The more O’Connell raged at the indignity and insult to him, the more he found himself picturing Ashley. He imagined her hair, falling in red-blond strands to her shoulders, perfect, soft. He could draw in his mind’s eye every detail of her face, shading it like an artist, finding a smile for him on the lips, an invitation in the eyes. His thoughts cascaded down her body, measuring every curve, the sensuousness of her breasts, the subtle arc to her hips. He could imagine her legs stretched out beside him, and when he looked up into the dim light of the bar, he could sense himself getting aroused. He shifted on his barstool and thought that Ashley was ideal, except that she wasn’t because she had engineered this slap across his face. A blow to his heart. And as the liquor loosened his feelings, he could sense his reply; no caress, no gen
tle probing, he thought coldly. Hurt her, the way she’d hurt him. It was the only way to make her understand completely how much he loved her.

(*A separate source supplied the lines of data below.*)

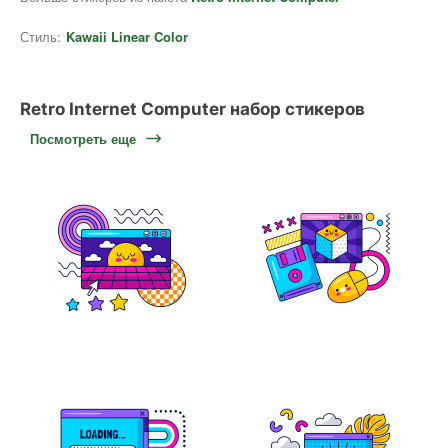
Стиль:
Kawaii Linear Color
Retro Internet Computer набор стикеров
Посмотреть еще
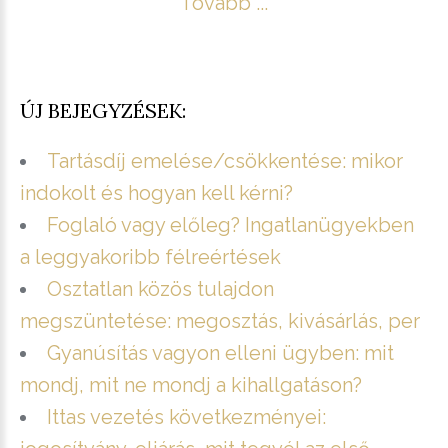
Tovább ...
ÚJ BEJEGYZÉSEK:
Tartásdíj emelése/csökkentése: mikor
indokolt és hogyan kell kérni?
Foglaló vagy előleg? Ingatlanügyekben
a leggyakoribb félreértések
Osztatlan közös tulajdon
megszüntetése: megosztás, kivásárlás, per
Gyanúsítás vagyon elleni ügyben: mit
mondj, mit ne mondj a kihallgatáson?
Ittas vezetés következményei:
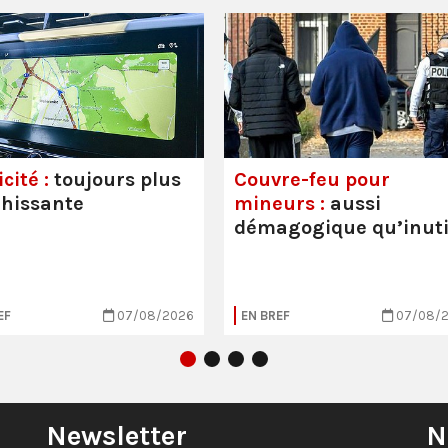
cité :
toujours plus
Couvre-feu pour
hissante
mineurs :
aussi
démagogique qu’inuti
EF
07/08/2026
EN BREF
07/08/
Newsletter
N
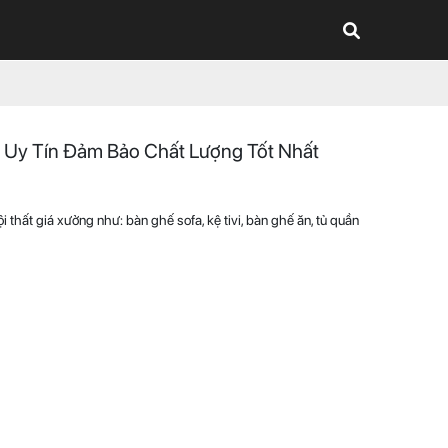
 Uy Tín Đảm Bảo Chất Lượng Tốt Nhất
thất giá xưởng như: bàn ghế sofa, kệ tivi, bàn ghế ăn, tủ quần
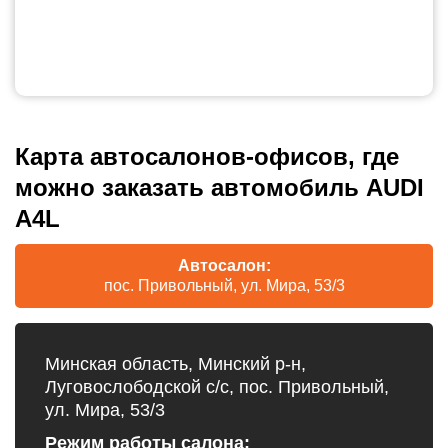
Карта автосалонов-офисов, где
можно заказать автомобиль AUDI
A4L
Автосалон:
пос. Привольный, ул. Мира, 53/3
Минская область, Минский р-н,
Луговослободской с/с, пос. Привольный,
ул. Мира, 53/3
Режим работы салона:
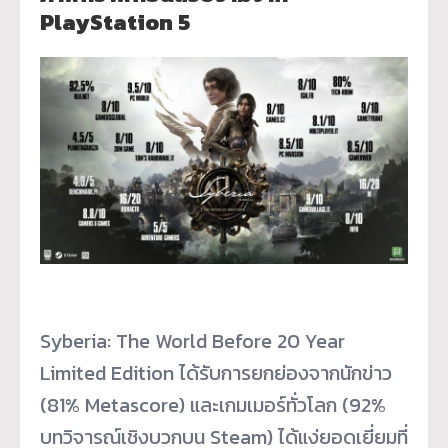
PlayStation 5
Syberia: The World Before 20 Year
Limited Edition ได้รับการยกย่องจากนักข่าว
(81% Metascore) และเกมเมอร์ทั่วโลก (92%
บทวิจารณ์เชิงบวกบน Steam) ได้แง่ยอดเยี่ยมที่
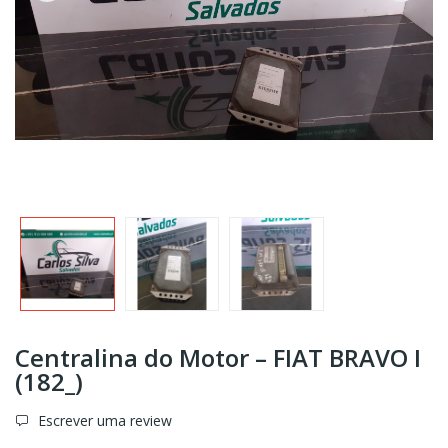
Centralina do Motor – FIAT BRAVO I
(182_)
Escrever uma review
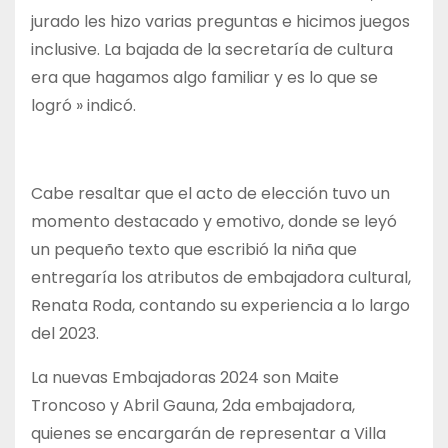
jurado les hizo varias preguntas e hicimos juegos
inclusive. La bajada de la secretaría de cultura
era que hagamos algo familiar y es lo que se
logró » indicó.
Cabe resaltar que el acto de elección tuvo un
momento destacado y emotivo, donde se leyó
un pequeño texto que escribió la niña que
entregaría los atributos de embajadora cultural,
Renata Roda, contando su experiencia a lo largo
del 2023.
La nuevas Embajadoras 2024 son Maite
Troncoso y Abril Gauna, 2da embajadora,
quienes se encargarán de representar a Villa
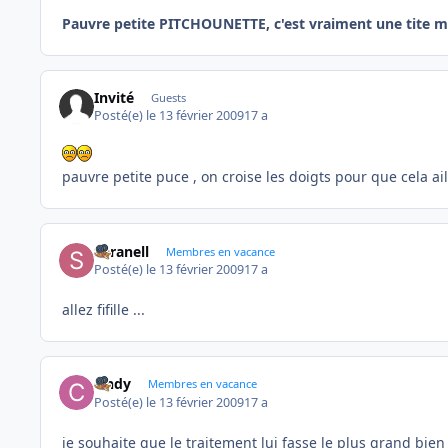
Pauvre petite PITCHOUNETTE, c'est vraiment une tite m
Invité
Guests
Posté(e)
le 13 février 2009
17 a
pauvre petite puce , on croise les doigts pour que cela ai
Saranell
Membres en vacance
Posté(e)
le 13 février 2009
17 a
allez fifille ...
cindy
Membres en vacance
Posté(e)
le 13 février 2009
17 a
je souhaite que le traitement lui fasse le plus grand bien 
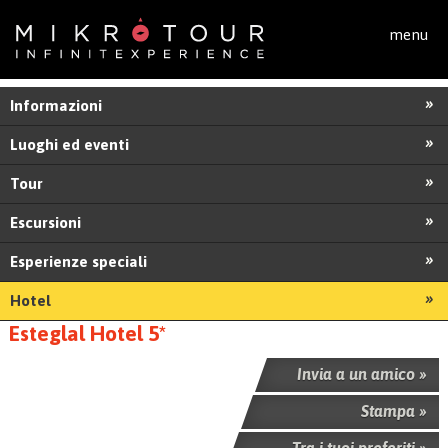
Salta al contenuto principale
menu
Informazioni
Luoghi ed eventi
Tour
Escursioni
Esperienze speciali
Hotel
Esteglal Hotel 5*
Invia a un amico »
Stampa »
Tra i tuoi preferiti »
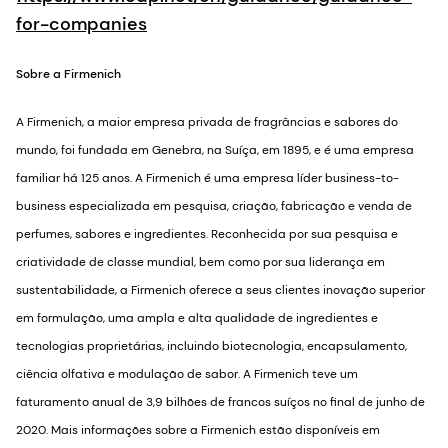
for-companies
Sobre a Firmenich
A Firmenich, a maior empresa privada de fragrâncias e sabores do
mundo, foi fundada em Genebra, na Suíça, em 1895, e é uma empresa
familiar há 125 anos. A Firmenich é uma empresa líder business-to-
business especializada em pesquisa, criação, fabricação e venda de
perfumes, sabores e ingredientes. Reconhecida por sua pesquisa e
criatividade de classe mundial, bem como por sua liderança em
sustentabilidade, a Firmenich oferece a seus clientes inovação superior
em formulação, uma ampla e alta qualidade de ingredientes e
tecnologias proprietárias, incluindo biotecnologia, encapsulamento,
ciência olfativa e modulação de sabor. A Firmenich teve um
faturamento anual de 3,9 bilhões de francos suíços no final de junho de
2020. Mais informações sobre a Firmenich estão disponíveis em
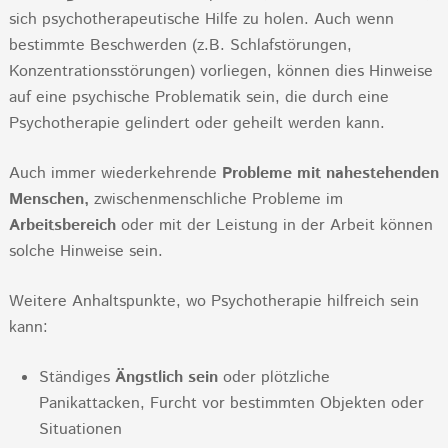
sich psychotherapeutische Hilfe zu holen. Auch wenn
bestimmte Beschwerden (z.B. Schlafstörungen,
Konzentrationsstörungen) vorliegen, können dies Hinweise
auf eine psychische Problematik sein, die durch eine
Psychotherapie gelindert oder geheilt werden kann.
Auch immer wiederkehrende
Probleme mit nahestehenden
Menschen,
zwischenmenschliche Probleme im
Arbeitsbereich
oder mit der Leistung in der Arbeit können
solche Hinweise sein.
Weitere Anhaltspunkte, wo Psychotherapie hilfreich sein
kann:
Ständiges
Ängstlich sein
oder plötzliche
Panikattacken, Furcht vor bestimmten Objekten oder
Situationen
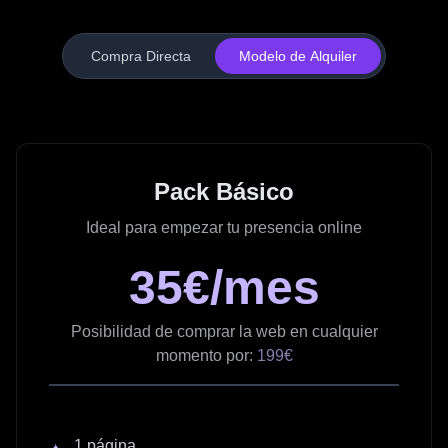
Compra Directa
Modelo de Alquiler
Pack Básico
Ideal para empezar tu presencia online
35€/mes
Posibilidad de comprar la web en cualquier
momento por:
199€
1 página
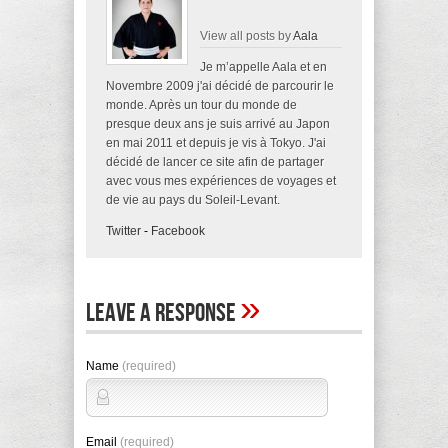
View all posts by
Aala
Je m’appelle Aala et en
Novembre 2009 j'ai décidé de parcourir le
monde. Après un tour du monde de
presque deux ans je suis arrivé au Japon
en mai 2011 et depuis je vis à Tokyo. J'ai
décidé de lancer ce site afin de partager
avec vous mes expériences de voyages et
de vie au pays du Soleil-Levant.
Twitter
-
Facebook
»
Leave A Response
Name
(required)
Email
(required)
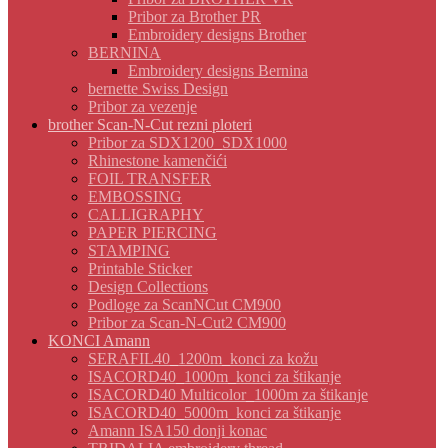
Pribor za Brother PR
Embroidery designs Brother
BERNINA
Embroidery designs Bernina
bernette Swiss Design
Pribor za vezenje
brother Scan-N-Cut rezni ploteri
Pribor za SDX1200_SDX1000
Rhinestone kamenčići
FOIL TRANSFER
EMBOSSING
CALLIGRAPHY
PAPER PIERCING
STAMPING
Printable Sticker
Design Collections
Podloge za ScanNCut CM900
Pribor za Scan-N-Cut2 CM900
KONCI Amann
SERAFIL40_1200m_konci za kožu
ISACORD40_1000m_konci za štikanje
ISACORD40 Multicolor_1000m za štikanje
ISACORD40_5000m_konci za štikanje
Amann ISA150 donji konac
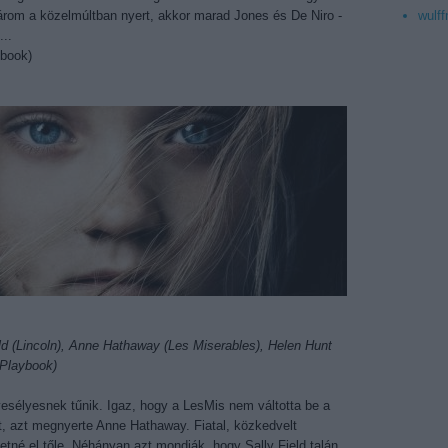
három a közelmúltban nyert, akkor marad Jones és De Niro -
wulff
..
ybook)
ld (Lincoln), Anne Hathaway (Les Miserables), Helen Hunt
 Playbook)
gyesélyesnek tűnik. Igaz, hogy a LesMis nem váltotta be a
t, azt megnyerte Anne Hathaway. Fiatal, közkedvelt
tné el tőle. Néhányan azt mondják, hogy Sally Field talán,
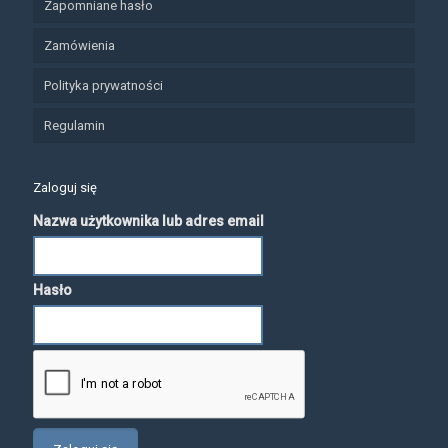
Zapomniane hasło
Zamówienia
Polityka prywatności
Regulamin
Zaloguj się
Nazwa użytkownika lub adres email
Hasło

Again he twitched in his seat. He was fully aroused now.
He had once read in a novel that the warriors of certain African tribes had become engorged with passion in the moments before battle. Shield in one hand, killing spear in the other, an erection between their legs, they had charged their enemies.
He liked that.
Making no effort to hide the bulge in his pants, Michael O’Connell pushed away his empty glass and stood up. He hoped for a moment that someone would stare or comment. More than anything in that second, he wanted a fight.